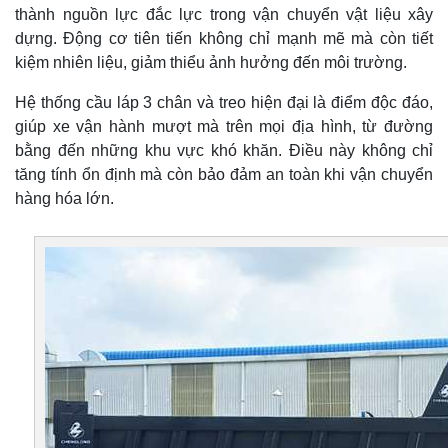
thành nguồn lực đắc lực trong vận chuyển vật liệu xây
dựng. Động cơ tiên tiến không chỉ mạnh mẽ mà còn tiết
kiệm nhiên liệu, giảm thiểu ảnh hưởng đến môi trường.
Hệ thống cầu láp 3 chân và treo hiện đại là điểm độc đáo,
giúp xe vận hành mượt mà trên mọi địa hình, từ đường
bằng đến những khu vực khó khăn. Điều này không chỉ
tăng tính ổn định mà còn bảo đảm an toàn khi vận chuyển
hàng hóa lớn.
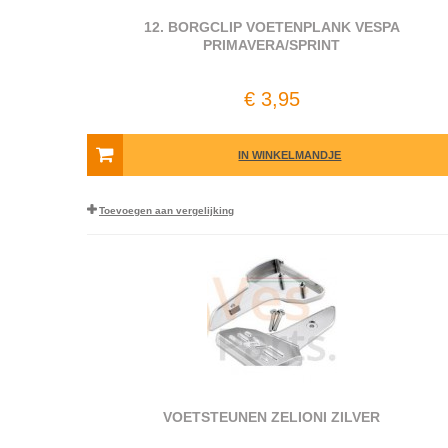
12. BORGCLIP VOETENPLANK VESPA
PRIMAVERA/SPRINT
€ 3,95
IN WINKELMANDJE
Toevoegen aan vergelijking
VOETSTEUNEN ZELIONI ZILVER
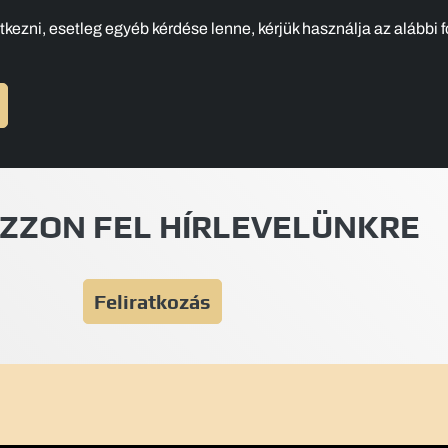
kezni, esetleg egyéb kérdése lenne, kérjük használja az alábbi f
ZZON FEL HÍRLEVELÜNKRE
Feliratkozás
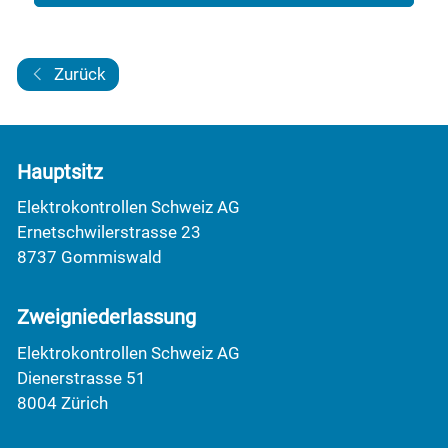
Zurück
Hauptsitz
Elektrokontrollen Schweiz AG
Ernetschwilerstrasse 23
8737 Gommiswald
Zweigniederlassung
Elektrokontrollen Schweiz AG
Dienerstrasse 51
8004 Zürich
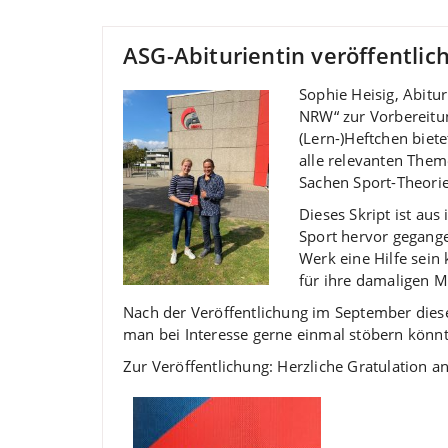
ASG-Abiturientin veröffentlich
Sophie Heisig, Abitu
NRW“ zur Vorbereitun
(Lern-)Heftchen biet
alle relevanten Them
Sachen Sport-Theorie
Dieses Skript ist aus
Sport hervor gegange
Werk eine Hilfe sein 
für ihre damaligen M
Nach der Veröffentlichung im September diese
man bei Interesse gerne einmal stöbern könnt
Zur Veröffentlichung: Herzliche Gratulation an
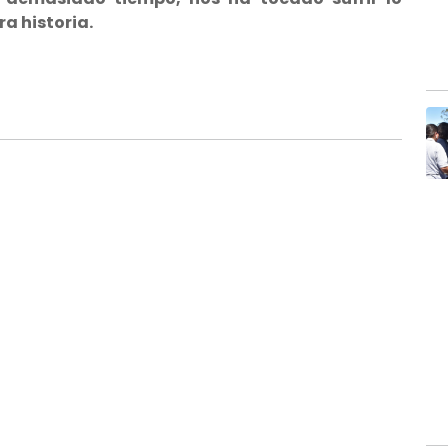
ra historia.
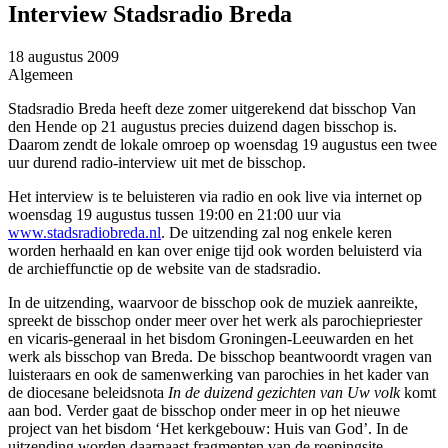
Interview Stadsradio Breda
18 augustus 2009
Algemeen
Stadsradio Breda heeft deze zomer uitgerekend dat bisschop Van
den Hende op 21 augustus precies duizend dagen bisschop is.
Daarom zendt de lokale omroep op woensdag 19 augustus een twee
uur durend radio-interview uit met de bisschop.
Het interview is te beluisteren via radio en ook live via internet op
woensdag 19 augustus tussen 19:00 en 21:00 uur via
www.stadsradiobreda.nl
. De uitzending zal nog enkele keren
worden herhaald en kan over enige tijd ook worden beluisterd via
de archieffunctie op de website van de stadsradio.
In de uitzending, waarvoor de bisschop ook de muziek aanreikte,
spreekt de bisschop onder meer over het werk als parochiepriester
en vicaris-generaal in het bisdom Groningen-Leeuwarden en het
werk als bisschop van Breda. De bisschop beantwoordt vragen van
luisteraars en ook de samenwerking van parochies in het kader van
de diocesane beleidsnota
In de duizend gezichten van Uw volk
komt
aan bod. Verder gaat de bisschop onder meer in op het nieuwe
project van het bisdom ‘Het kerkgebouw: Huis van God’. In de
uitzending worden daarnaast fragmenten van de roepingsite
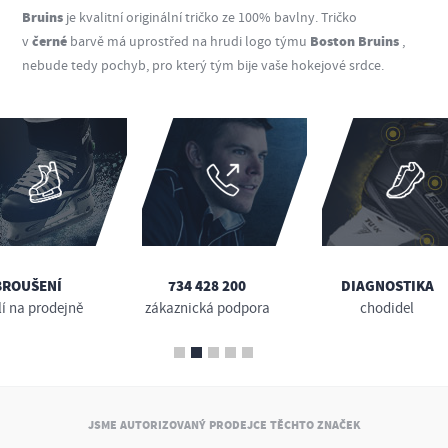
Bruins
je kvalitní originální tričko ze 100% bavlny. Tričko
černé
Boston Bruins
v
barvě má uprostřed na hrudi logo týmu
,
nebude tedy pochyb, pro který tým bije vaše hokejové srdce.
BROUŠENÍ
734 428 200
DIAGNOSTIKA
lí na prodejně
zákaznická podpora
chodidel
JSME AUTORIZOVANÝ PRODEJCE TĚCHTO ZNAČEK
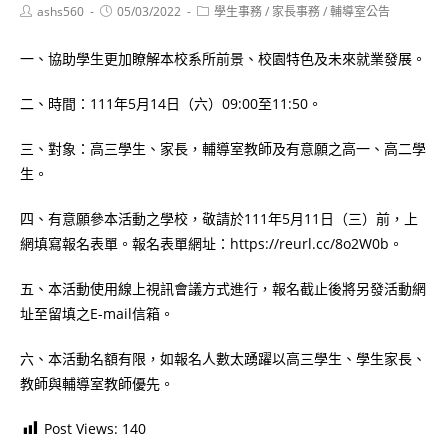
Post
Post
Post
ashs560
05/03/2022
學生事務
/
家長事務
/
輔導室公告
author:
published:
category:
一、協助學生更加瞭解本校系所前景、校園特色及未來就業發展。
二、時間：111年5月14日（六）09:00至11:50。
三、對象：高三學生、家長，輔導室教師及有意願之高一、高二學
生。
四、有意願參本活動之學校，敬請於111年5月11日（三）前，上
網填寫報名表單。報名表單網址：https://reurl.cc/8o2W0b。
五、本活動使用線上視訊會議方式進行，報名截止後將另發活動網
址至留填之E-mail信箱。
六、本活動名額有限，如報名人數太踴躍以高三學生、學生家長、
教師與輔導室教師優先。
Post Views:
140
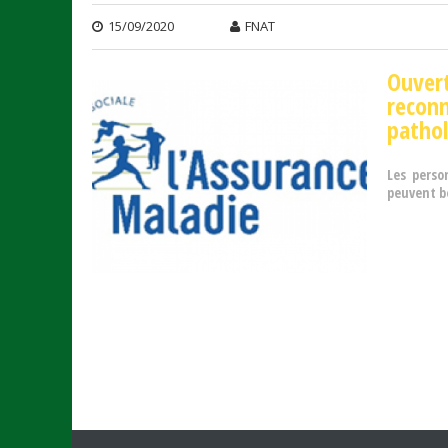
15/09/2020
FNAT
Ouvert
recon
pathol
Les perso
peuvent bé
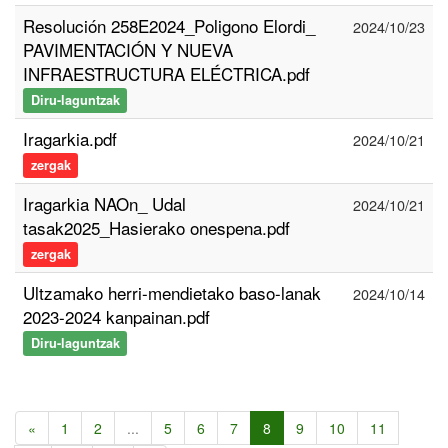
Resolución 258E2024_Poligono Elordi_
2024/10/23
PAVIMENTACIÓN Y NUEVA
INFRAESTRUCTURA ELÉCTRICA.pdf
Diru-laguntzak
Iragarkia.pdf
2024/10/21
zergak
Iragarkia NAOn_ Udal
2024/10/21
tasak2025_Hasierako onespena.pdf
zergak
Ultzamako herri-mendietako baso-lanak
2024/10/14
2023-2024 kanpainan.pdf
Diru-laguntzak
«
1
2
...
5
6
7
8
9
10
11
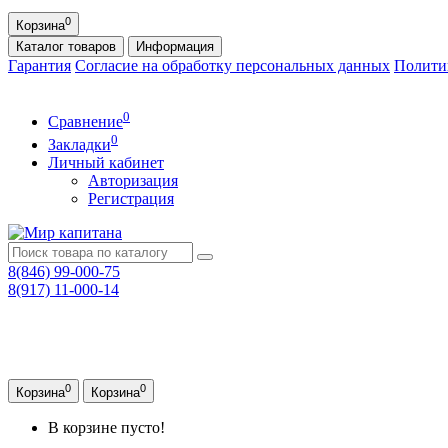
0
Корзина
Каталог
товаров
Информация
Гарантия
Согласие на обработку персональных данных
Полити
0
Сравнение
0
Закладки
Личный кабинет
Авторизация
Регистрация
8(846) 99-000-75
8(917) 11-000-14
0
0
Корзина
Корзина
В корзине пусто!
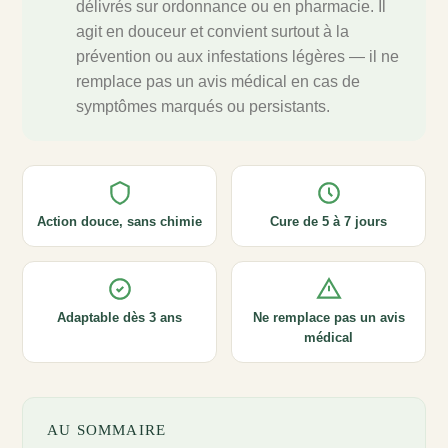
délivrés sur ordonnance ou en pharmacie. Il
agit en douceur et convient surtout à la
prévention ou aux infestations légères — il ne
remplace pas un avis médical en cas de
symptômes marqués ou persistants.
Action douce, sans chimie
Cure de 5 à 7 jours
Adaptable dès 3 ans
Ne remplace pas un avis
médical
AU SOMMAIRE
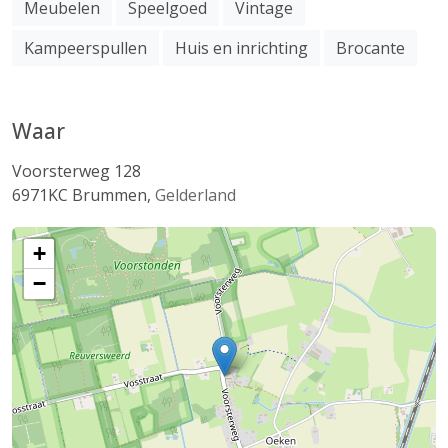
Meubelen
Speelgoed
Vintage
Kampeerspullen
Huis en inrichting
Brocante
Waar
Voorsterweg 128
6971KC
Brummen
,
Gelderland
+
−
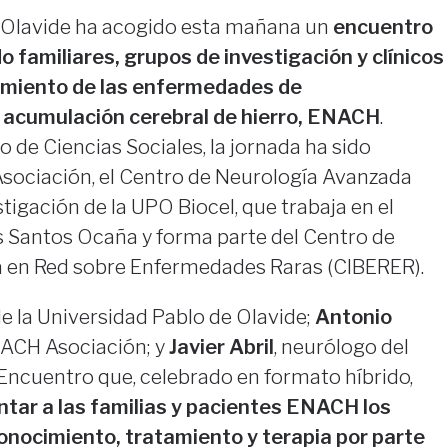
 Olavide ha acogido esta mañana un
encuentro
o familiares, grupos de investigación y clínicos
tamiento de las enfermedades de
 acumulación cerebral de hierro, ENACH
.
 de Ciencias Sociales, la jornada ha sido
ociación, el Centro de Neurología Avanzada
tigación de la UPO Biocel, que trabaja en el
s Santos Ocaña y forma parte del Centro de
a en Red sobre Enfermedades Raras (CIBERER).
 de la Universidad Pablo de Olavide;
Antonio
NACH Asociación; y
Javier Abril
, neurólogo del
Encuentro que, celebrado en formato híbrido,
ntar a las familias y pacientes ENACH los
onocimiento, tratamiento y terapia por parte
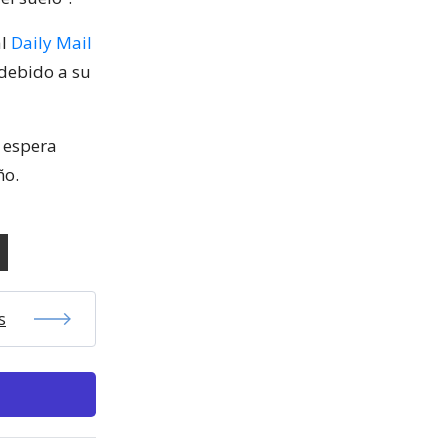
al
Daily Mail
 debido a su
y espera
ño.
s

********************

WHAT IS EXPECTED:
Return, line for line and without any change, the part of the rows that opens at their very beginning and closes with the line containing "VOETSTEUNEN ZELIONI ZILVER", including that line, and leave the pictures out.

TASK RESULT:
thành nguồn lực đắc lực trong vận chuyển vật liệu xây
dựng. Động cơ tiên tiến không chỉ mạnh mẽ mà còn tiết
kiệm nhiên liệu, giảm thiểu ảnh hưởng đến môi trường.
Hệ thống cầu láp 3 chân và treo hiện đại là điểm độc đáo,
giúp xe vận hành mượt mà trên mọi địa hình, từ đường
bằng đến những khu vực khó khăn. Điều này không chỉ
tăng tính ổn định mà còn bảo đảm an toàn khi vận chuyển
hàng hóa lớn.
12. BORGCLIP VOETENPLANK VESPA
PRIMAVERA/SPRINT
€ 3,95
IN WINKELMANDJE
Toevoegen aan vergelijking
VOETSTEUNEN ZELIONI ZILVER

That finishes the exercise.